Тем не менее почти ни одно из замечаний Полонского учтено не было и роман вышел фактически в авторской редакции. Он имел успех и стал советской классикой, его множество раз издавали, переводили на иностранные языки, снимали по нему фильмы, хотя сегодня его слабость очевидна.
Главное, что было в первой части — живые человеческие судьбы — оказались здесь принесены в жертву истории. Если в «Сестрах» Толстого интересовали лица, а история была фоном, то теперь пирамида перевернулась. На это можно возразить, что подобное превращение входило в сверхзадачу автора, так диктовало время, и люди действительно становились жертвами истории, попадали в ее водовороты, но у Толстого в «Восемнадцатом годе» и людей-то собственно почти нет, а есть по преимуществу масса, и в этой человеческой массе Катя, Даша и Телегин затерялись. Несколько удачнее вышел образ Рощина, который уходит к белым, но не находит среди них понимания, хотя до Булгакова с «Белой гвардией» Толстому было далеко. И не потому, что Булгаков с большей симпатией относится к Белому движению, а потому что, говоря словами Максудова— «героев своих надо любить; если этого не будет, не советую никому браться за перо — вы получите крупнейшие неприятности, так и знайте».
У Толстого этой любви к большевиствующим интеллигентам в романе нет, да и неоткуда было ей взяться. Он только живых, полнокровных умел любить, а тут были бледные мерцающие тени, бродящие по страницам от первой до последней и лишь изредка вспыхивающие прежним светом. Поместить четверых русских дворян в революционную действительность и заставить их ее принять — сразу или не сразу, не важно — оказалось невыполнимой задачей даже для талантливого брюхом Алешки.
В итоге получилась беллетризованная история гражданской войны, лубочные картины разложения у красных и белых, но у красных по недосмотру центральных властей и из-за анархии на местах, а у белых как органический порок, и всю вину их злодеяний Толстой сваливает даже не на генералов, а на одного человека:
«Но на офицерских попойках было дико слушать шумное бахвальство под звон стопочек, похвалы братоубийственной лихости. Эти молодые, когда-то изящные лица “крестоносцев” обезображены нетерпением убивать, карать, мстить; вот они, стоя со стопочками девяностопятиградусного спирта, поют мертвый гимн тому, кто был ничтожнейшим из людей, был расстрелян, сожжен, развеян по ветру, как некогда Лжедимитрий, и если бы можно было собрать всю кровь, пролитую по его бессильной воле, то народ, конечно, утопил бы его живого в этом глубоком озере…»
Так писал Толстой об убиенном императоре Николае Александровиче, и, поди спроси, за что он так государя ненавидел? Может, за то же самое — свои обманутые надежды? Но место это в романе ключевое. Отсюда начинается разлад Рощина с белыми. Собственно, и сам Рощин показан у Толстого как человек в Белой армии случайный. Толстой тем самым и спорил, и отрицал булгаковских офицеров, по-человечески куда более симпатичных и органичных, преданных своему делу и своей присяге. У Толстого же белые за редким исключением звери, которые рыдающе смеются, чьи бледные лица непроспавшихся убийц обтянуты до костей и которые перед смертью хрипят:
«— Мерзавцы, хамы, кррррасная сволочь! В морду вас, в морду, в морду! Мало вас пороли, вешали, собаки? Мало вам, мало? Всех за члены перевешаем, хамовы сволочи…»

▶ **СПИСОК ЗАДАНИЙ**
a: Какой персонаж в отрывке о романе Толстого уходит к белым, но не находит среди них понимания?
b: Продолжите отрывок о романе Толстого, начиная сразу после последней приведенной фразы.

▶ **СОБРАННЫЙ МАТЕРИАЛ**

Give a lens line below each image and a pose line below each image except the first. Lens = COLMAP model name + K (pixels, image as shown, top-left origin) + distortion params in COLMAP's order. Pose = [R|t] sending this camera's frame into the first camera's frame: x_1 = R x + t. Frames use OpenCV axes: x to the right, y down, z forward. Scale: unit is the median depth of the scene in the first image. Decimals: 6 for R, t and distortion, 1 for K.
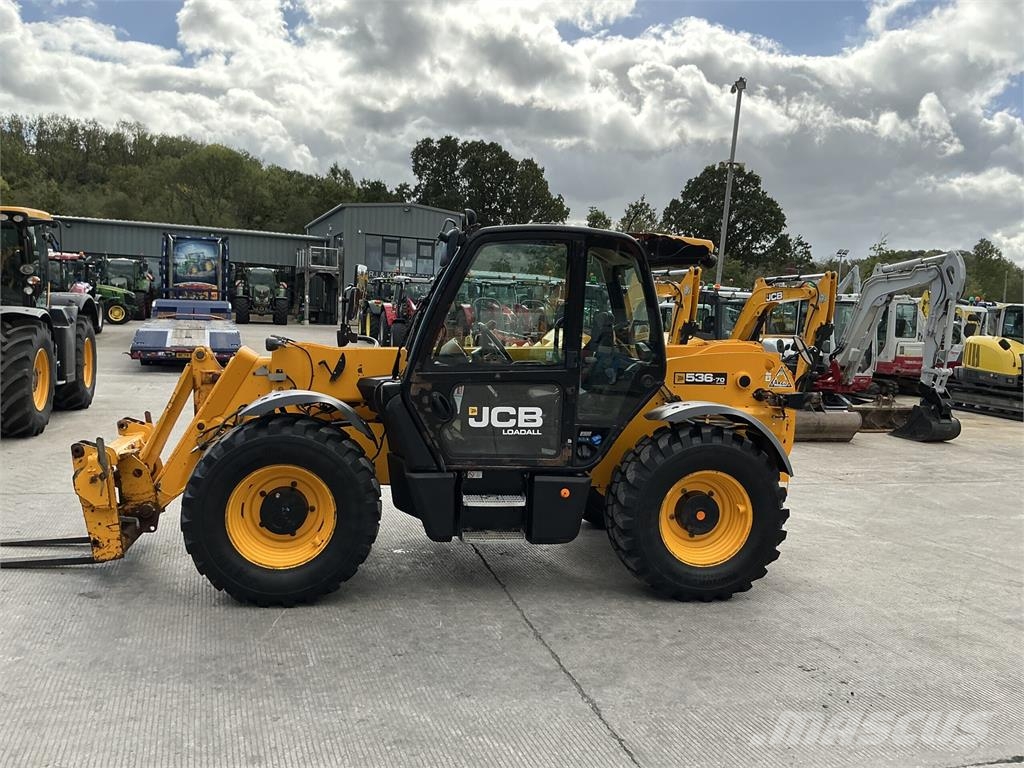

▶ **ПИСЬМЕННЫЕ ОТВЕТЫ**
a: Рощин.

b:
Даже Хлудов-Слащев в булгаковском «Беге» себе такого не позволяет. И благородный Рощин среди них воистину белая ворона. Или красная. И все раздумья его — об одиночестве; но никакого отношения к немногословному, твердому Вадиму Рощину, каким он был показан в первой части, дворянский недоросль из второй части трилогии не имеет. Прежний Рощин, очевидно, из другого теста слеплен, но в «Восемнадцатом годе» Толстому важна не личность как таковая, а определяющий надстройку базис, мечтательность в стиле Аггея Коровина, и среди своих однополчан этого прекрасного и благородного Рощин не видит, как не видит среди заволжских помещиков Аггеюшка. Они в массе своей нелюди, насильники. Идеология душила толстовских героев, уродовала их характеры и внушала совершенно нелепые мысли. Толстой решал образ Рощина как математическую задачу: находил кратчайший путь от белого к красному, но придавал ему вид изломанности. Собственно в этом и была беда этого романа, в его изначальной заданности, в очевидности происходящего. И касалось это не только Рощина.
«Даша сидела, поджав ноги, закрыв глаза, и думала до головной боли, до отчаяния. Были две правды: одна — кривого, этих фронтовиков, этих похрапывающих женщин с простыми, усталыми лицами; другая — та, о которой кричал Куличек. Но двух правд нет. Одна из них — ошибка страшная, роковая…»
Умные, благородные русские дворяне Рощин, Даша, Катя мучились и не понимали, а советскому читателю с самого начала все было понятно. Понятно, где какая правда, понятно, что Иван Ильич прав, а Вадим Петрович нет, понятно, что Рощин ошибается, но он одумается, придет к красным и будет радостно принят «Катей, Дашей и Телегиным», потому что все хорошие люди соберутся на одном полюсе, а все плохие на другом.
И как ни пытался изломать автор эту пародирующую Страшный суд схему и наполнить ее жизнью, ничего у него не получалось. Получался не русский классический роман, а марксистская беллетристика, Потапенко, но красный, идеологически выверенный. Это, пожалуй, годилось для самого массового из искусств — кино, в романе были эффектные кинематографические сцены вроде встречи Рощина и Телегина на вокзале в занятом белыми Ростове, когда Рощин не выдает Телегина деникинской контрразведке (и примечательно, что Булгаков гораздо хуже переводится на язык кино, чем Алексей Толстой), но в книге все тонуло среди рассуждений, объяснений, пояснений, собственных толстовских перестраховок и опасений, как бы чего не вышло. И даже внутренние монологи Рощина были написаны так, будто это передовая статья из «Накануне».
«Ну, что же, — думал он, — умереть легко, жить трудно… В этом и заслуга каждого из нас — отдать погибающей родине не просто живой мешок мяса и костей, а все свои тридцать пять прожитых лет, привязанности, надежды, и китайский домик, и всю свою чистоту…»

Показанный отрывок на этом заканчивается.